───── 原文

こうして、さまざまな実例や具体策も交えて進められた工藤氏のプレゼンは1時間以上に及んだ。しかし座談会はここからが本番だった。プレゼンだけでは拭いきれない、「急進的な改革への不安」がぶつけられたのだ。
「うちの子どもがチャレンジしていけるのかという不安もあります」
「起業家になるような子どもを育てなければいけないという校長先生の考えは理解できます。とは言え、うちの子どもがチャレンジしていけるのかという不安もあります」
「優秀な子ばかり引き上げられ、落ちこぼれる子が切り捨てられるようなことにならないでしょうか」
そうした保護者の言葉は、率直で忌憚のないものだった。大切な我が子が、変わり続ける社会の荒波に揉まれるであろう数年後の未来。そこへ向けた危機感は理解できる。しかしここはあくまでも公立中学なのだ。特別な教育方針に賛同して学校を選んだわけではない。少なくとも入学の時点では。
工藤氏は淀みなく、そうした声に答える。

──────────
───── データ抜粋

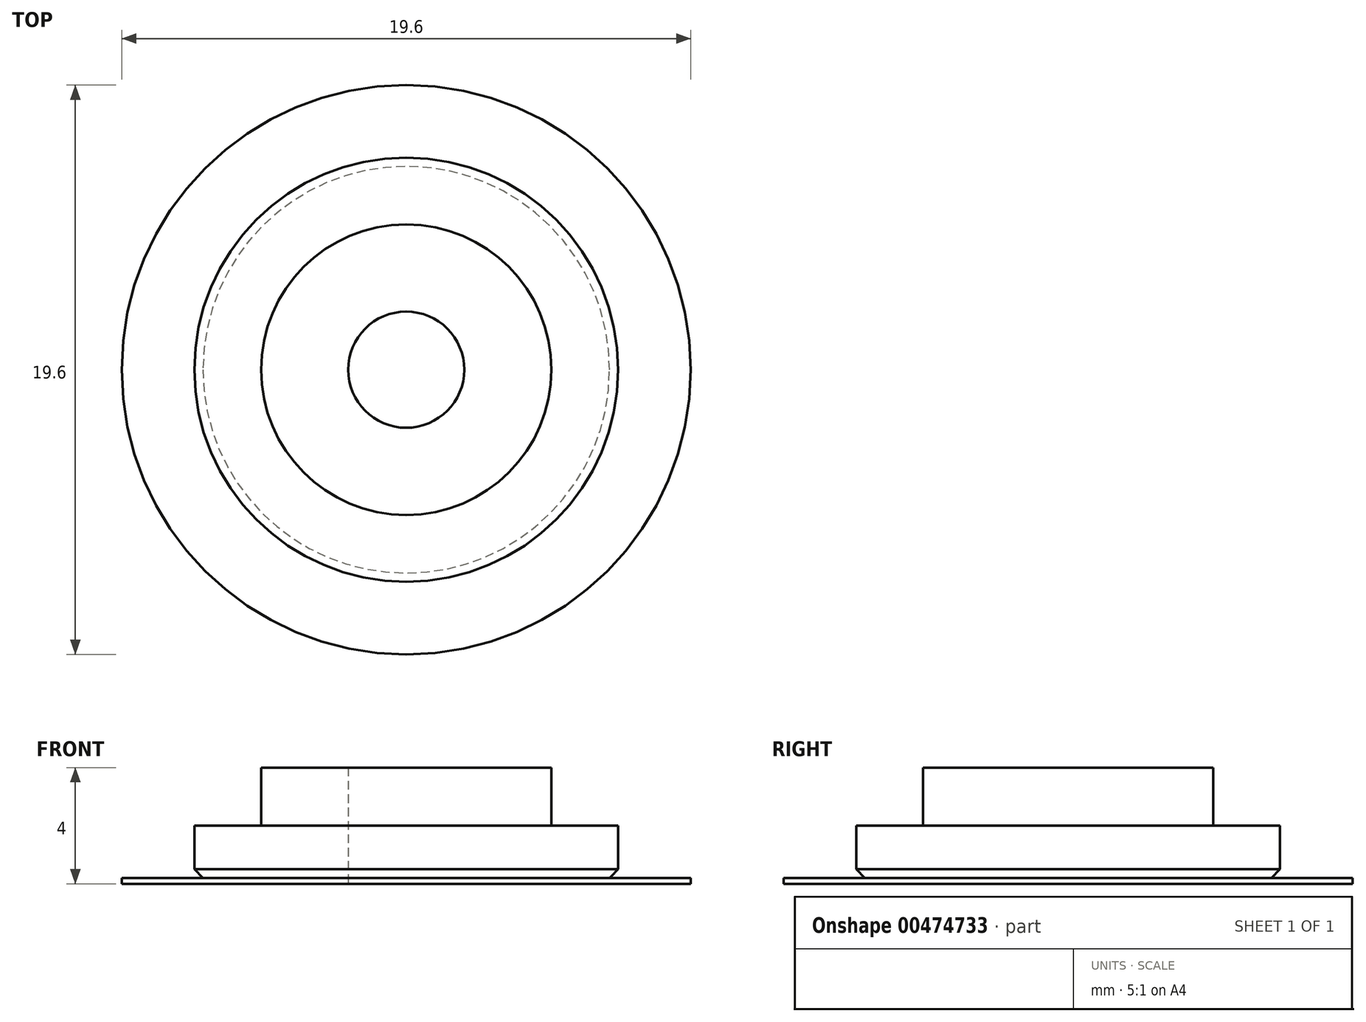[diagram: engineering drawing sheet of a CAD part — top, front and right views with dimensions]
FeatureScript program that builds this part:
annotation { "Feature Type Name" : "Feature", "Feature Type Description" : "" }
export const myFeature = defineFeature(function(context is Context, id is Id, definition is map)
    precondition{}
    {
        {
            var Q0;
            Q0=qCreatedBy(makeId("Top.planeOp"),FACE);
            var sketch = newSketch(context, id + "F0", { "sketchPlane" : qUnion([Q0])});
            skCircle(sketch, "E0", {"center": v(0, 0) * mm, "radius": 7.3 * mm});
            skSolve(sketch);
        }
        {
            var Q0;
            Q0=qSketchRegion(id+"F0",true);
            extrude(context, id + "F1", {"entities" : qUnion([Q0]), "depth" : 2 * mm, "offsetDistance" : 25 * mm});
        }
        {
            var Q0;
            Q0=makeQuery(id+"F1.opExtrude","CAP_FACE",FACE,{"disambiguationData":[OSD([sQuery(id+"F0.wireOp",EDGE,"E0")])],"isStart":false});
            var sketch = newSketch(context, id + "F2", { "sketchPlane" : qUnion([Q0])});
            skCircle(sketch, "E1", {"center": v(0, 0) * mm, "radius": 5 * mm});
            skSolve(sketch);
        }
        {
            var Q0;
            Q0=qSketchRegion(id+"F2",true);
            extrude(context, id + "F3", {"entities" : qUnion([Q0]), "operationType" : NewBodyOperationType.ADD, "depth" : 2 * mm, "offsetDistance" : 25 * mm});
        }
        {
            var Q0;
            Q0=makeQuery(id+"F1.opExtrude","CAP_EDGE",EDGE,{"disambiguationData":[OSD([sQuery(id+"F0.wireOp",EDGE,"E0")])],"isStart":true});
            chamfer(context, id + "F4", {"entities" : qUnion([Q0]), "width" : 0.5 * mm, "tangentPropagation" : true});
        }
        {
            var Q0;
            Q0=makeQuery(id+"F1.opExtrude","CAP_FACE",FACE,{"disambiguationData":[OSD([sQuery(id+"F0.wireOp",EDGE,"E0")])],"isStart":true});
            var sketch = newSketch(context, id + "F5", { "sketchPlane" : qUnion([Q0])});
            skCircle(sketch, "E2", {"center": v(0, 0) * mm, "radius": 2 * mm});
            skSolve(sketch);
        }
        {
            var Q0;
            Q0=qSketchRegion(id+"F5",true);
            extrude(context, id + "F6", {"entities" : qUnion([Q0]), "operationType" : NewBodyOperationType.REMOVE, "endBound" : BoundingType.THROUGH_ALL, "oppositeDirection" : true, "depth" : 25 * mm, "offsetDistance" : 25 * mm});
        }
        {
            var Q0;
            Q0=makeQuery(id+"F1.opExtrude","CAP_FACE",FACE,{"disambiguationData":[OSD([sQuery(id+"F0.wireOp",EDGE,"E0")])],"isStart":true});
            var sketch = newSketch(context, id + "F7", { "sketchPlane" : qUnion([Q0])});
            skCircle(sketch, "E3", {"center": v(0, 0) * mm, "radius": 9.8 * mm});
            skCircle(sketch, "E4", {"center": v(0, 0) * mm, "radius": 6.8 * mm});
            skSolve(sketch);
        }
        {
            var Q0;
            Q0 = qSketchRegion(id + "F7", true);
            extrude(context, id + "F8", {"entities" : qUnion([Q0]), "operationType" : NewBodyOperationType.ADD, "oppositeDirection" : true, "depth" : 0.2 * mm, "offsetDistance" : 25 * mm});
        }
    });
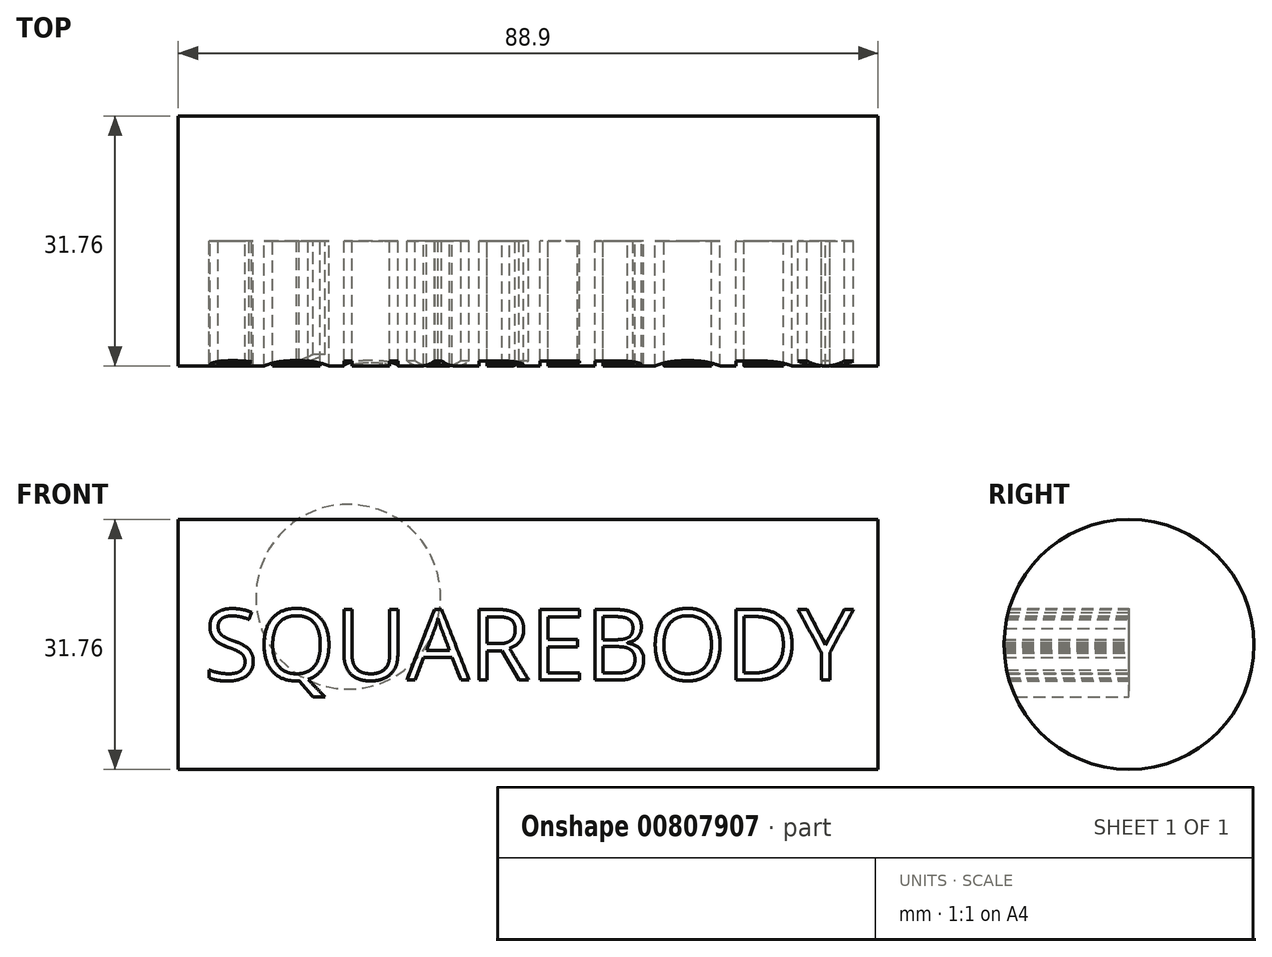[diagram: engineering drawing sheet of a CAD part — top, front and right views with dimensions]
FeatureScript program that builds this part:
annotation { "Feature Type Name" : "Feature", "Feature Type Description" : "" }
export const myFeature = defineFeature(function(context is Context, id is Id, definition is map)
    precondition{}
    {
        {
            var Q0;
            Q0=qCreatedBy(makeId("Right.planeOp"),FACE);
            var sketch = newSketch(context, id + "F0", { "sketchPlane" : qUnion([Q0])});
            skCircle(sketch, "E0", {"center": v(0, 0) * mm, "radius": 15.88 * mm});
            skSolve(sketch);
        }
        {
            var Q0;
            Q0=makeQuery(id+"F0.imprint","IMPRINT",FACE,{"disambiguationData":[TD([[makeQuery(id+"F0.imprint","IMPRINT",EDGE,{"derivedFrom":sQuery(id+"F0.wireOp",EDGE,"E0")}),1.0]])]});
            extrude(context, id + "F1", {"entities" : qUnion([Q0]), "depth" : 88.9 * mm, "offsetDistance" : 25.4 * mm});
        }
        {
            var Q0;
            Q0=qCreatedBy(makeId("Front.planeOp"),FACE);
            var sketch = newSketch(context, id + "F2", { "sketchPlane" : qUnion([Q0])});
            skText(sketch, "E1", { "text": " SQUAREBODY ", "fontName": "OpenSans-Regular.ttf"});
            skArc(sketch, "E2", {"start": v(2.57, 16.13) * mm, "mid": v(11.67, 13.5) * mm, "end": v(20.82, 15.95) * mm});
            skArc(sketch, "E3", {"start": v(20.82, 15.95) * mm, "mid": v(30.78, 13.39) * mm, "end": v(40.73, 15.95) * mm});
            skArc(sketch, "E4", {"start": v(40.73, 15.95) * mm, "mid": v(50.69, 13.27) * mm, "end": v(60.64, 15.95) * mm});
            skArc(sketch, "E5", {"start": v(60.64, 15.95) * mm, "mid": v(70.32, 13.5) * mm, "end": v(80, 15.95) * mm});
            const initialGuessF2  = {"E1": [0, -0.00451, 1, 0, 0.00903]};
            skSetInitialGuess(sketch, initialGuessF2);
            skSolve(sketch);
        }
        {
            var Q0;
            Q0 = qSketchRegion(id + "F2", true);
            extrude(context, id + "F3", {"entities" : qUnion([Q0]), "operationType" : NewBodyOperationType.REMOVE, "depth" : 58.17 * mm, "offsetDistance" : 25.4 * mm});
        }
    });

──────────

課題: 原文によれば、工藤氏のプレゼンはどれほどの時間に及んだか。

解答: 1時間以上に及んだ。